Rabbi Lazer Gurkow
Rabbi Lazer GurkowCourtesy

How do you define crisis? Webster Dictionary defines it as an unstable or crucial time, or state of affairs, in which a decisive change is coming, especially one with the distinct possibility of a highly undesirable outcome.

We usually define crisis as an impending doom. For example, discovering that your spouse wants a divorce, the impending death of a loved one, the shattering news of a life-threatening illness, the loss of employment amid significant financial debt are all forms of crises. How about having a prison sentence handed down to you from a judge? I would think that qualifies as a crisis, too.

Our general sense is that a crisis is terrible news in the making, but the critical definition of crisis is an unstable time with a decisive change in the making. It is not necessarily good or bad, it is just different and it depends on what we make of it.

What We Make of It
Let me tell you about Shawn Balva, a promising young football star whose career and life shattered after failing a drug test. With time, he became a full-blown addict and criminal. Even being arrested and tried for multiple armed robberies did not slow down his drug habit. He continued using even while on house arrest and even in jail awaiting sentencing.

The day Shawn was sentenced to eight years in prison he decided his drug life had come to an end. Indeed, it was the last time he used. Shawn was asked what made him stop and he replied that he felt he had come to the end of his line and his luck had run out. He was about to embark on a new chapter, and it was time to break with the old.

The interviewer made a point that got me thinking. He said, most people make rousing commitments on days filled with promise. When they begin a new career or start a new marriage, they are inspired to turn over a new leaf. You were heading to prison, your future was dark and bleak, and yet you saw it as a new beginning?

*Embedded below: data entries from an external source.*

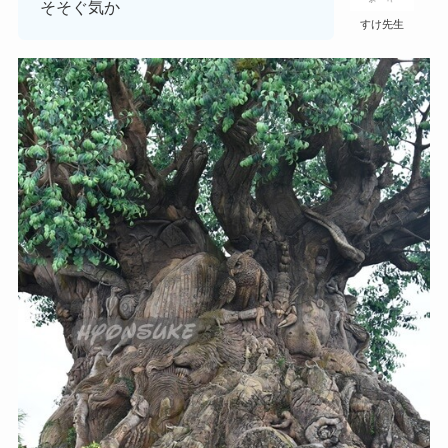
そそぐ気か
すけ先生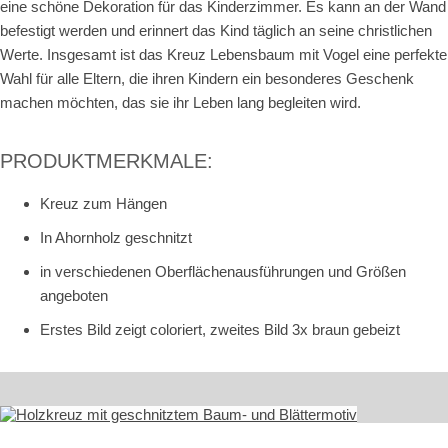
eine schöne Dekoration für das Kinderzimmer. Es kann an der Wand
befestigt werden und erinnert das Kind täglich an seine christlichen
Werte. Insgesamt ist das Kreuz Lebensbaum mit Vogel eine perfekte
Wahl für alle Eltern, die ihren Kindern ein besonderes Geschenk
machen möchten, das sie ihr Leben lang begleiten wird.
PRODUKTMERKMALE:
Kreuz zum Hängen
In Ahornholz geschnitzt
in verschiedenen Oberflächenausführungen und Größen
angeboten
Erstes Bild zeigt coloriert, zweites Bild 3x braun gebeizt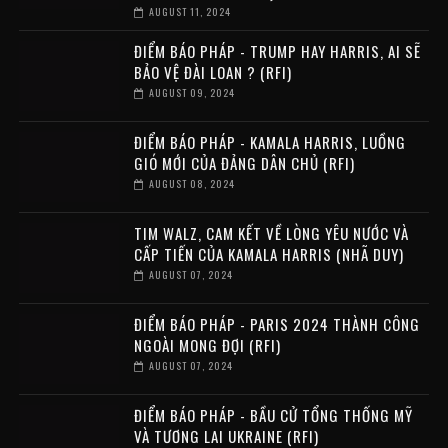
AUGUST 11, 2024
ĐIỂM BÁO PHÁP - TRUMP HAY HARRIS, AI SẼ
BẢO VỆ ĐÀI LOAN ? (RFI)
AUGUST 09, 2024
ĐIỂM BÁO PHÁP - KAMALA HARRIS, LUỒNG
GIÓ MỚI CỦA ĐẢNG DÂN CHỦ (RFI)
AUGUST 08, 2024
TIM WALZ, CAM KẾT VỀ LÒNG YÊU NƯỚC VÀ
CẤP TIẾN CỦA KAMALA HARRIS (NHÃ DUY)
AUGUST 07, 2024
ĐIỂM BÁO PHÁP - PARIS 2024 THÀNH CÔNG
NGOÀI MONG ĐỢI (RFI)
AUGUST 07, 2024
ĐIỂM BÁO PHÁP - BẦU CỬ TỔNG THỐNG MỸ
VÀ TƯƠNG LAI UKRAINE (RFI)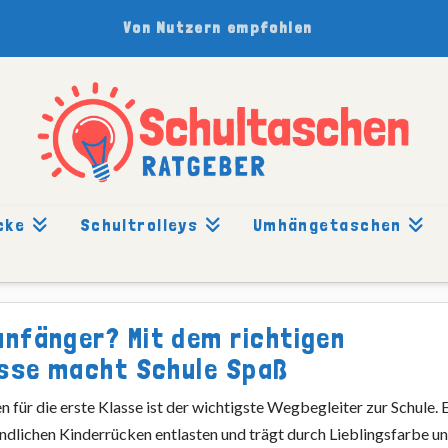
Von Nutzern empfohlen
cke
Schultrolleys
Umhängetaschen
 KLASSE
anfänger? Mit dem richtigen
lasse macht Schule Spaß
n für die erste Klasse ist der wichtigste Wegbegleiter zur Schule. 
indlichen Kinderrücken entlasten und trägt durch Lieblingsfarbe u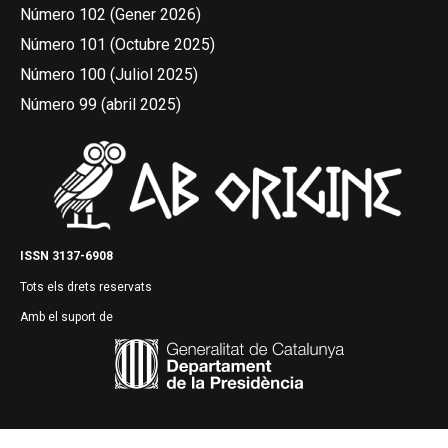
Número 102 (Gener 2026)
Número 101 (Octubre 2025)
Número 100 (Juliol 2025)
Número 99 (abril 2025)
ISSN 3137-6908
Tots els drets reservats
Amb el suport de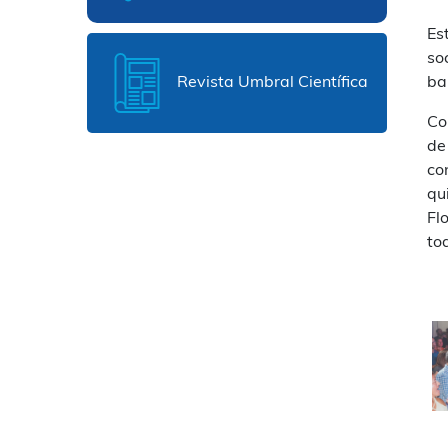
Es
so
Revista Umbral Científica
bai
Co
de
co
qu
Fl
to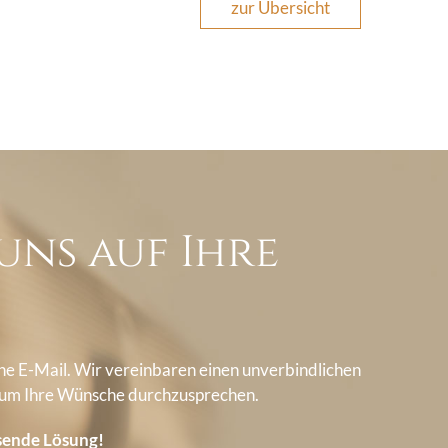
zur Übersicht
uns auf Ihre
ine E-Mail. Wir vereinbaren einen unverbindlichen
 um Ihre Wünsche durchzusprechen.
ssende Lösung!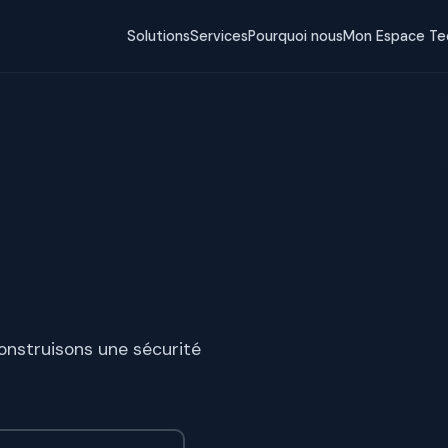
Solutions
Services
Pourquoi nous
Mon Espace Te
construisons une sécurité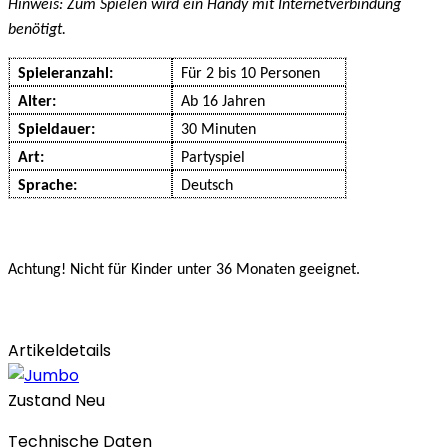
Hinweis: Zum Spielen wird ein Handy mit Internetverbindung
benötigt.
Spieleranzahl:
Für 2 bis 10 Personen
Alter:
Ab 16 Jahren
Spieldauer:
30 Minuten
Art:
Partyspiel
Sprache:
Deutsch
Achtung! Nicht für Kinder unter 36 Monaten geeignet.
Artikeldetails
Zustand
Neu
Technische Daten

Shawn explained that indeed he had. To me the point was hammered home. A crisis is not good or bad; it is what we make of it. It is hard to put a bow and a smile on an eight-year prison sentence. Shawn wasn’t sugar coating his future. He knew how hard life would be on the inside, and indeed it was brutal. But he knew something else. No matter what was coming, the past was now in the past. It was time to break with it. For better or for worse, a new chapter was beginning, and he would not bring his past burdens along when his future was about to begin.

Crises are frightening, but they are also a clean break. It doesn’t mean the future will be easy. It means there is a demarcation line in your life, and you can make the best of it if you choose.

Finding G-d
Prison was brutal for Shawn as it is for nearly everyone there, but amazingly, it was in prison that Shawn found G-d. Amid the misery and darkness, Shawn found a point of light. At first, he struggled to connect with Judaism on his own, but with time he met other Jews in prison, including Rabbi Sholom Mordechai Rubashkin, who mentored and supported him.

Shawn explained that prison only imprisons your body. The system does its best to wear you down and take control of your soul, but that is your choice. You decide whether to hold on to your soul or surrender to the pressure. In prison, Shawn began to study the Torah. When studying, he felt free. His body was chained down, but his soul was connecting with G-d. You can be chained down on earth and yet soar to the Heavens. It depends on what you make of it.

Our Ancestors in Egypt
In Egypt, our ancestors chose to do just that. When Joseph passed away, they knew they were in for a long term of suffering in exile. Yet, the Torah tells us that “"As they were tortured, so did they proliferate and expand." This means that G-d rewarded them with many children. Our sages taught that Jewish women had sextuplets with every pregnancy. Moreover, their pregnancies were painless and smooth, so they never hesitated to have more.

But how would they feed so many children? Why would they keep having them if conditions were so harsh? Why would they want to bring children into such a dark world? These questions plagues the Jewish men, but the women ignored them. The more they suffered, the more connected they felt with G-d. The more dependent they felt upon G-d, and the more G-d provided for them. In the end, all these children survived and most merited to leave Egypt.

The Moral of the Story
The Torah tells us stories so we can learn from them. Knowing that our future will be painful qualifies as a crisis, but every crisis is also an opportunity. And the greater the crisis, the greater the opportunity. In the Clinton White House there was a common phrase, “Don’t let a crisis go to waste." While this is a cynical manipulation of suffering for political gain, the idea has merit. Every crisis is an opportunity. For our ancestors, the crisis that could have crushed them, gave birth to a nation, six hundred thousand strong. A nation, filled with faith in G-d and a radical commitment to keeping their creed alive.

Our lives are filled with crisis at every turn, some more urgent than others. Some real and others imagined. The question is never how they came to be. The question is always what we will do about them. The question is never what the crisis will do to us. The question is always what we will do with it.

Remember that the very same G-d who is there with us in times of plenty and calm, is there with us in crisis. The only thing that changes is the message. The message of a crisis is: let go of the past because change is coming. We don’t know how we will land on our feet, but we know that we will. And when we do, we will carve out a future free of past blemishes.